Directing users to complete a user-interaction

The URL returned by the API requires that a whitelisted redirect_uri is appended to it as a query string argument. If you direct a user to this URL, they will be guided through the process of completing the payment.

For example, if your whitelist included the URL https://example.com/payment for payment requests, you'd append the following query string to the url returned from the API: ?redirect_uri=https%3A%2F%2Fexample.com%2Fpayment

Note

To add or remove a URL from the whitelist, please reach out to a Stitch Engineer via the usual support channels on Slack or our Support Form.

Handling the user-interaction callback

Once the user completes or cancels the user-interaction request, they'll be redirected back to the redirect_uri. The redirect uri will be passed three query string parameters.

Payment Request Callback Query Parameters
FieldDescriptionType
idThe unique id of this payment requestID
statusStatus will have the value "complete" if successful or "closed" if the user clicked close in the UIString
externalReferenceThe value that was provided to the externalReference field when the payment was initiated.String

The id can be used to retrieve payment details from the Stitch API and relate to incoming payment completion webhooks.

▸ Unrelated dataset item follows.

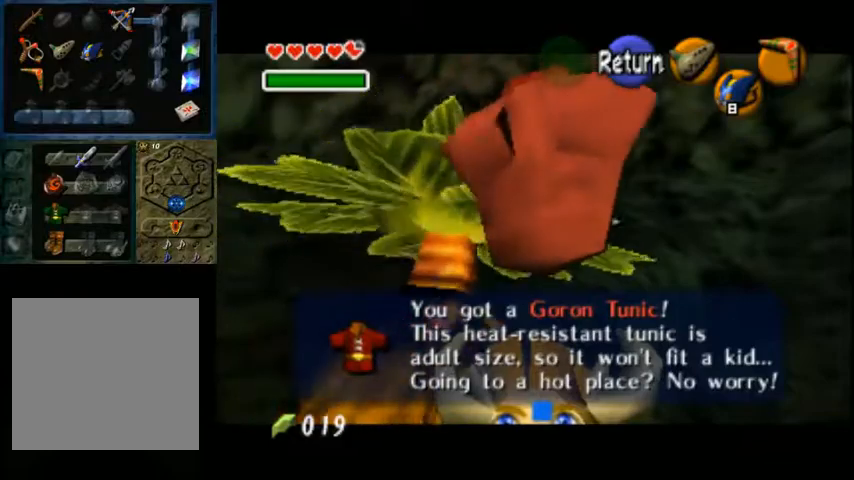
{"buttons": [], "left_stick": "center", "right_stick": "center", "events": []}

Handling payment failed errors

An example of a failed payment response can be found below:

1{
2 "errors": [
3 {
4 "message": "Payment failed because insufficient funds were available.",
5 "locations": [
6 {
7 "line": 4,
8 "column": 23
9 }
10 ],
11 "path": [
12 "userInitiatePayment"
13 ],
14 "extensions": {
15 "code": "PAYMENT_FAILED",
16 "reason": "insufficient_funds"
17 }
18 }
19 ],
20 "data": {
21 "__typename": "Mutation",
22 "userInitiatePayment": null
23 }
24}
Possible Payment Errors

Payment Error Reasons

This table describes the reasons you may encounter within the PAYMENT_FAILED error:

Payment Failed Error Reasons
ValueDescription
bank_errorPayment failed because a bank error has occurred.
blockedPayment failed due to blocked account.
declinedPayment has been declined.
duplicate_paymentPayment failed because a duplicate payment has already occurred.
invalid_destination_accountPayment failed due to an invalid destination account.
invalid_source_accountPayment failed due to an invalid source account.
limits_exceededPayment failed due to account limits exceeded.
limits_not_metPayment failed due to payment minimum not met.
readonly_account_errorPayment failed as this account is read only.
timeoutPayment failed due to a timeout.
payment_pendingError marking payment as complete. Please contact the Stitch team if you encounter this error.
unknownPayment failed due to an unknown error.

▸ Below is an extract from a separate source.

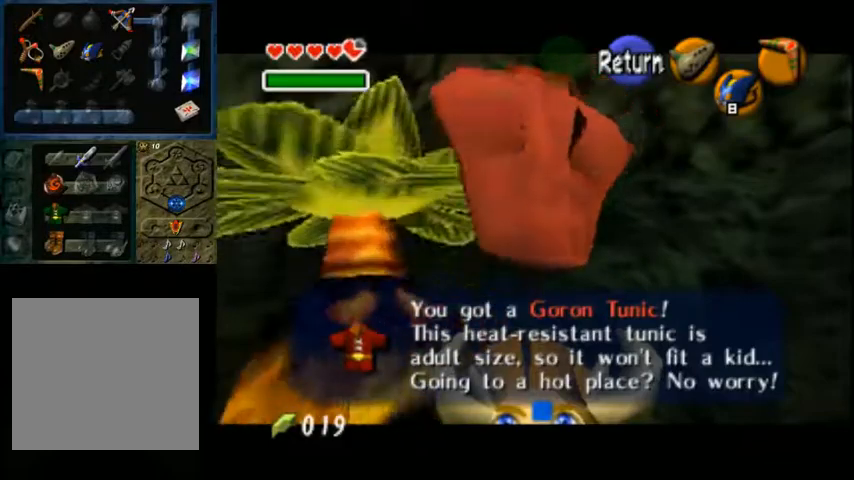
{"buttons": [], "left_stick": "up", "right_stick": "center", "events": [[33, "left_stick", "up"]]}
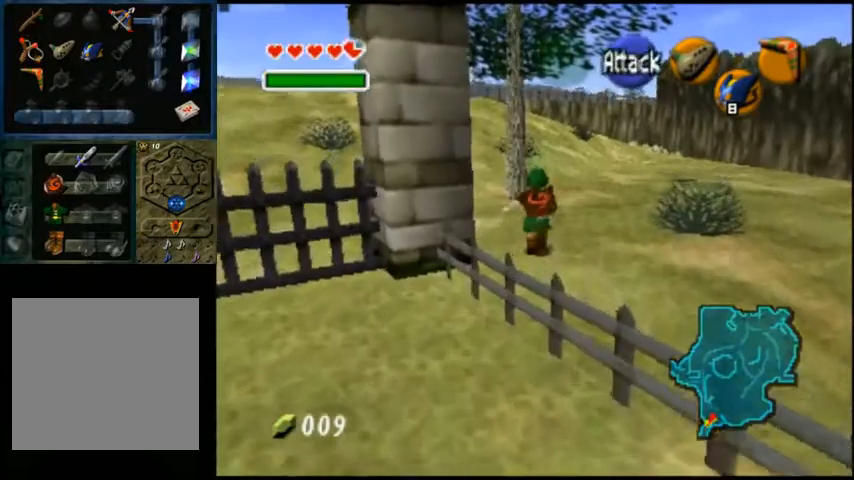
{"buttons": [], "left_stick": "up", "right_stick": "center", "events": []}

Checking Authorization Status

In certain scenarios you may want to proactively check the status of a payment link, and/or retrieve information about the bank account it is linked to, before initiating a payment. In these cases you can query the paymentAuthorization on the user field.

Note

This may trigger a login notification in the user's banking app.

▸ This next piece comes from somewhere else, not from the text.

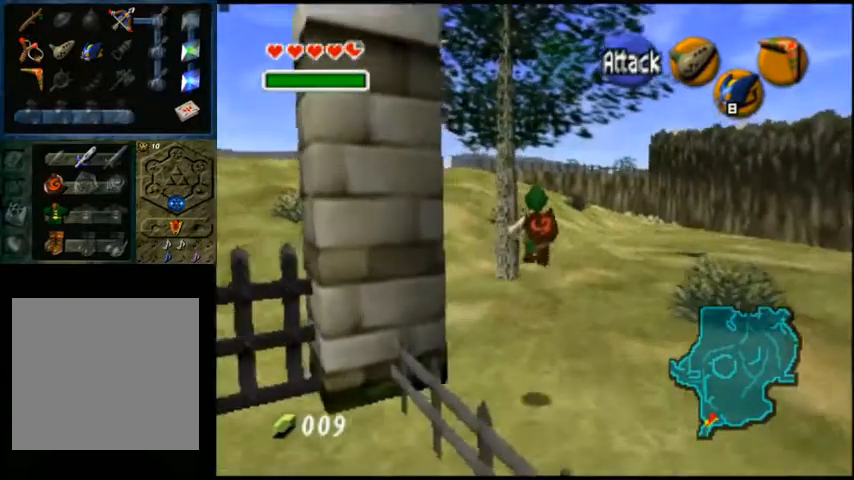
{"buttons": [], "left_stick": "up", "right_stick": "center", "events": [[67, "left_stick", "up-left"], [433, "left_stick", "up"]]}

If the status returns "valid", the link to the user's account is active. Alternatively, you may receive a REAUTHORIZATION_REQUIRED response. In this case you may ask the user to login again by redirecting them to the URL in the response, as per the reauthorization guide. Alternatively, you could simply attempt to initiate a payment and handle any USER_INTERACTION_REQUIRED response.

Receiving webhooks on payment completion

To receive a webhook upon payment completion you will need to create a subscription for your client. Please see our documentation on webhook subscriptions for information on how to do so.

Viewing all initiated payments

To view the collection of initiated payments, you may query the Client.paymentInitiations field on the API. This will return a paged collection of initiations, dated from most recent to least.

Retrieving a payment request status

When a user has successfully initiated the payment, the state will be PaymentInitiationRequestCompleted and contain details of the payment, including all references and the specific beneficiary the payment was made to.

To retrieve the status of a payment request, as described above, you'll need a client token with the client_paymentrequest scope.